Make an exact copy of the entries below, with all images left out.

LISTED RECORDS:
************

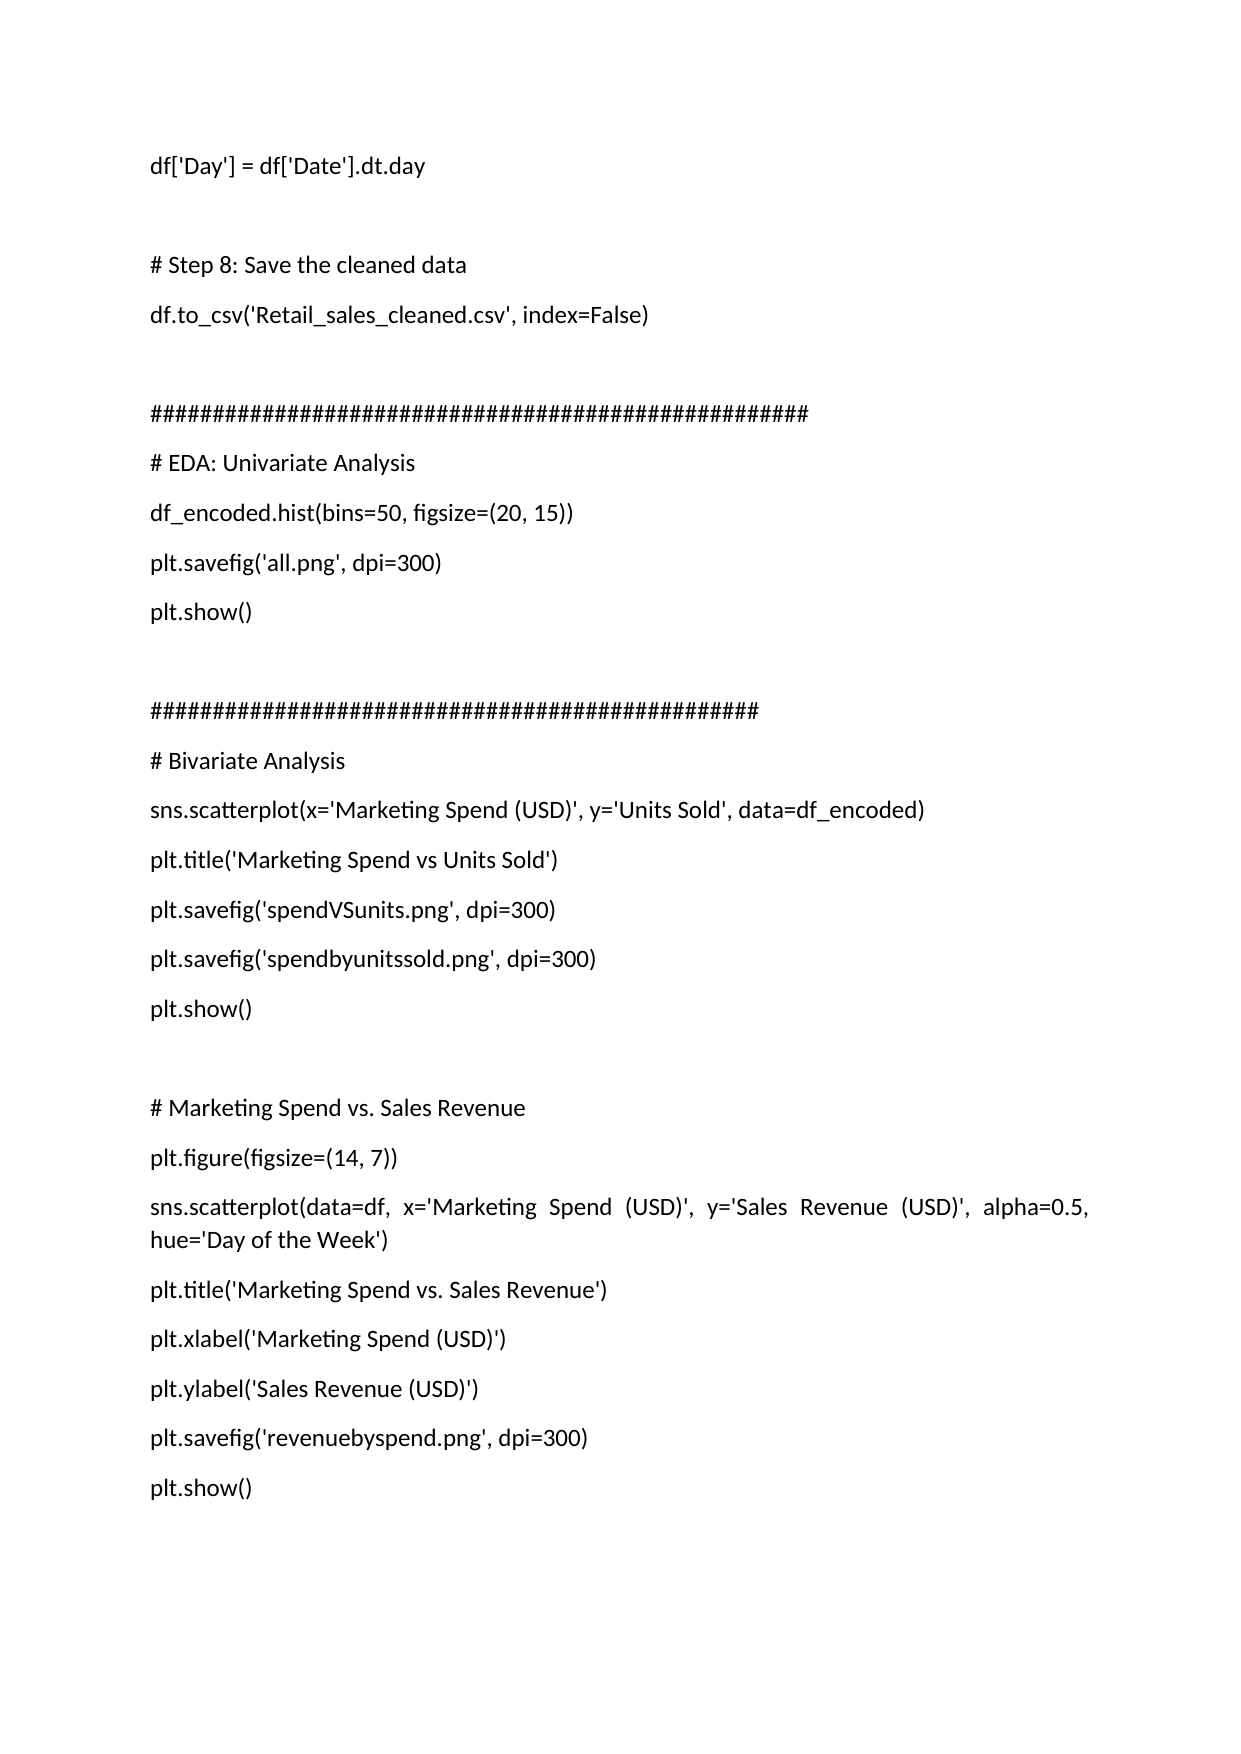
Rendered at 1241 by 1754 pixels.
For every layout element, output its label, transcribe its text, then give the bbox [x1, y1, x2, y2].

text df_encoded.hist(bins=50, figsize=(20, 15)) [150, 497, 1090, 528]
text sns.scatterplot(x='Marketing Spend (USD)', y='Units Sold', data=df_encoded) [150, 794, 1090, 825]
text sns.scatterplot(data=df, x='Marketing Spend (USD)', y='Sales Revenue (USD)', alpha=0.5, hue='Day of the Week') [150, 1191, 1090, 1255]
text plt.savefig('all.png', dpi=300) [150, 547, 1090, 577]
text ################################################# [150, 695, 1090, 726]
text plt.xlabel('Marketing Spend (USD)') [150, 1323, 1090, 1354]
text plt.show() [150, 993, 1090, 1023]
text plt.title('Marketing Spend vs Units Sold') [150, 844, 1090, 875]
text plt.savefig('spendbyunitssold.png', dpi=300) [150, 943, 1090, 974]
text plt.figure(figsize=(14, 7)) [150, 1142, 1090, 1172]
text plt.savefig('revenuebyspend.png', dpi=300) [150, 1422, 1090, 1453]
text # Marketing Spend vs. Sales Revenue [150, 1092, 1090, 1123]
text df['Day'] = df['Date'].dt.day [150, 150, 1090, 181]
text ##################################################### [150, 398, 1090, 428]
text # Bivariate Analysis [150, 745, 1090, 776]
text plt.title('Marketing Spend vs. Sales Revenue') [150, 1274, 1090, 1304]
text plt.show() [150, 1472, 1090, 1503]
text # Step 8: Save the cleaned data [150, 249, 1090, 280]
text # EDA: Univariate Analysis [150, 447, 1090, 478]
text plt.show() [150, 596, 1090, 627]
text plt.ylabel('Sales Revenue (USD)') [150, 1373, 1090, 1403]
text df.to_csv('Retail_sales_cleaned.csv', index=False) [150, 299, 1090, 329]
text plt.savefig('spendVSunits.png', dpi=300) [150, 894, 1090, 924]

************

SOLUTION TO THIS TASK:
Rendered at 1241 by 1754 pixels.
For every layout element, output its label, transcribe its text, then give the bbox [x1, y1, x2, y2].

text df_encoded.hist(bins=50, figsize=(20, 15)) [150, 497, 1090, 528]
text sns.scatterplot(x='Marketing Spend (USD)', y='Units Sold', data=df_encoded) [150, 794, 1090, 825]
text sns.scatterplot(data=df, x='Marketing Spend (USD)', y='Sales Revenue (USD)', alpha=0.5, hue='Day of the Week') [150, 1191, 1090, 1255]
text plt.savefig('all.png', dpi=300) [150, 547, 1090, 577]
text ################################################# [150, 695, 1090, 726]
text plt.xlabel('Marketing Spend (USD)') [150, 1323, 1090, 1354]
text plt.show() [150, 993, 1090, 1023]
text plt.title('Marketing Spend vs Units Sold') [150, 844, 1090, 875]
text plt.savefig('spendbyunitssold.png', dpi=300) [150, 943, 1090, 974]
text plt.figure(figsize=(14, 7)) [150, 1142, 1090, 1172]
text plt.savefig('revenuebyspend.png', dpi=300) [150, 1422, 1090, 1453]
text # Marketing Spend vs. Sales Revenue [150, 1092, 1090, 1123]
text df['Day'] = df['Date'].dt.day [150, 150, 1090, 181]
text ##################################################### [150, 398, 1090, 428]
text # Bivariate Analysis [150, 745, 1090, 776]
text plt.title('Marketing Spend vs. Sales Revenue') [150, 1274, 1090, 1304]
text plt.show() [150, 1472, 1090, 1503]
text # Step 8: Save the cleaned data [150, 249, 1090, 280]
text # EDA: Univariate Analysis [150, 447, 1090, 478]
text plt.show() [150, 596, 1090, 627]
text plt.ylabel('Sales Revenue (USD)') [150, 1373, 1090, 1403]
text df.to_csv('Retail_sales_cleaned.csv', index=False) [150, 299, 1090, 329]
text plt.savefig('spendVSunits.png', dpi=300) [150, 894, 1090, 924]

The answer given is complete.